--- Activity ---
Copy every line of the entries below word for word, leaving out the pictures.

[Short-answer chart tasks]

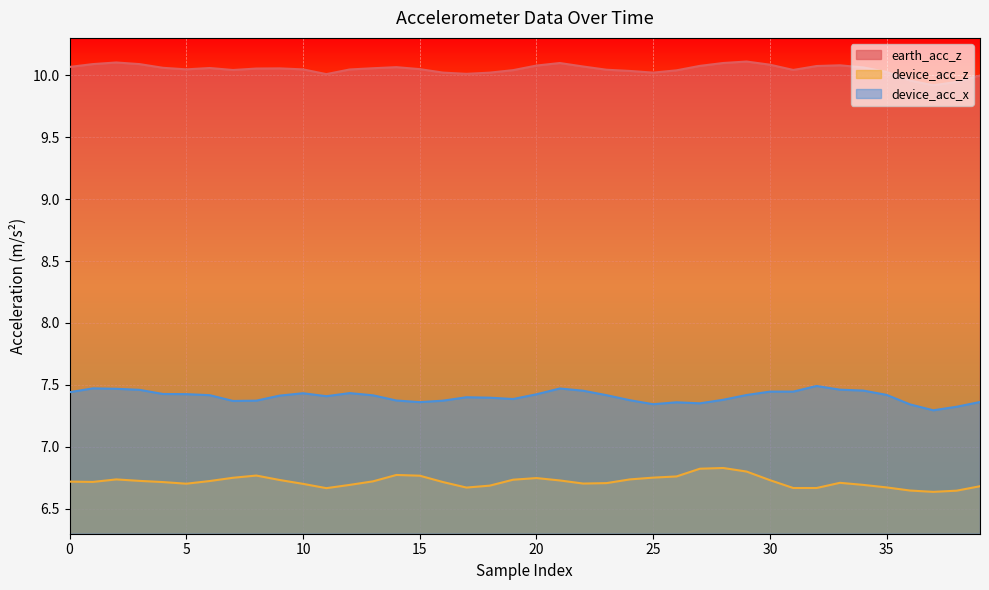

How many lines are shown in the chart?

3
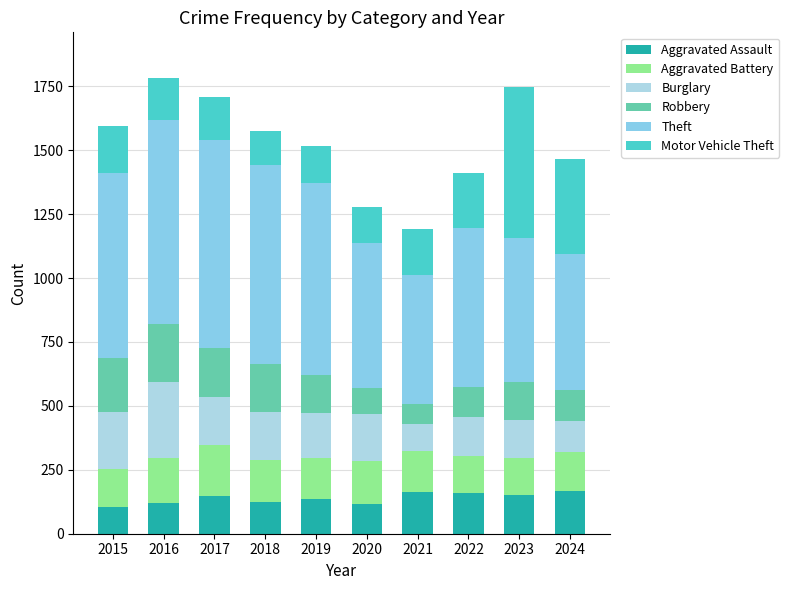

How many categories are shown in the chart?

10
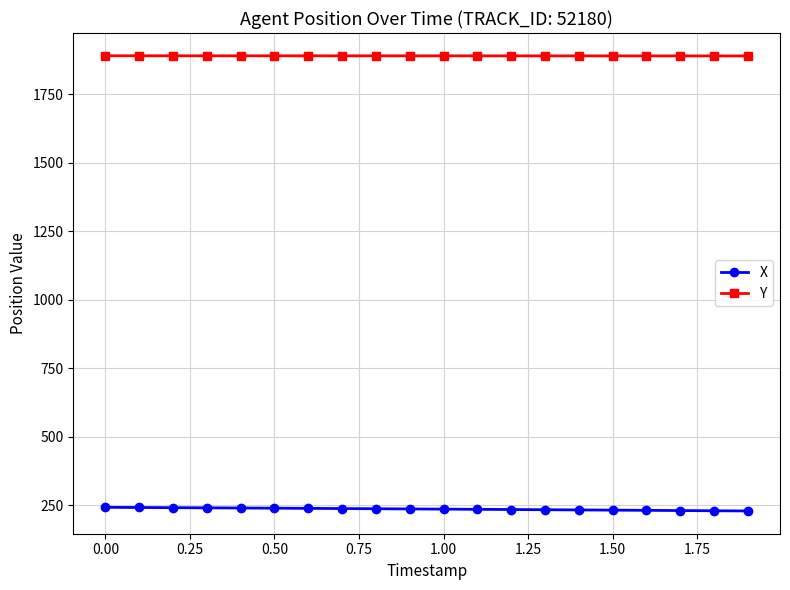

What is the value of the X point at the 10th from the left?

236.6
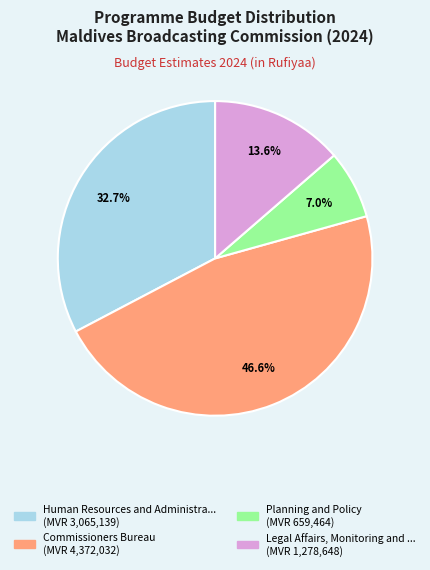

Does any single category account for the majority?

No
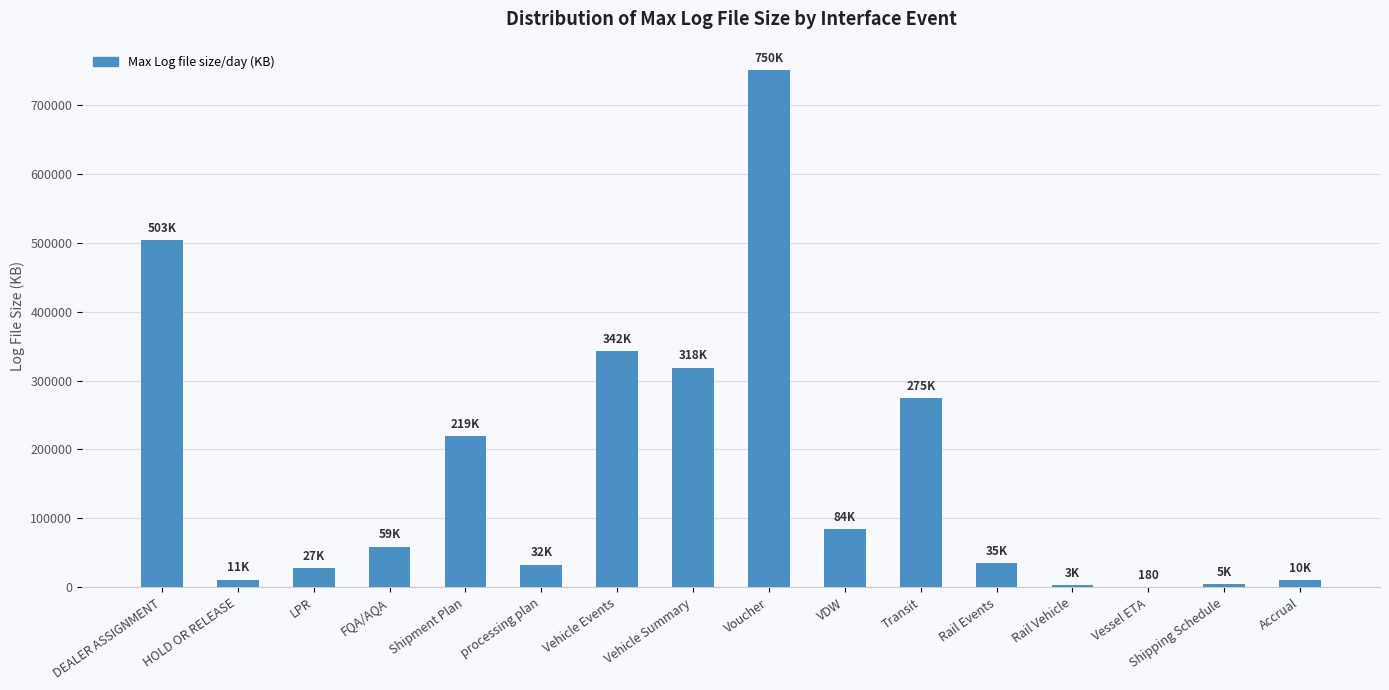

What value does the data have at VDW?

84000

--- Exercise result ---
How many lines are shown in the chart?

3

How many categories are shown in the chart?

10

What is the value of the X point at the 10th from the left?

236.6

Does any single category account for the majority?

No

What value does the data have at VDW?

84000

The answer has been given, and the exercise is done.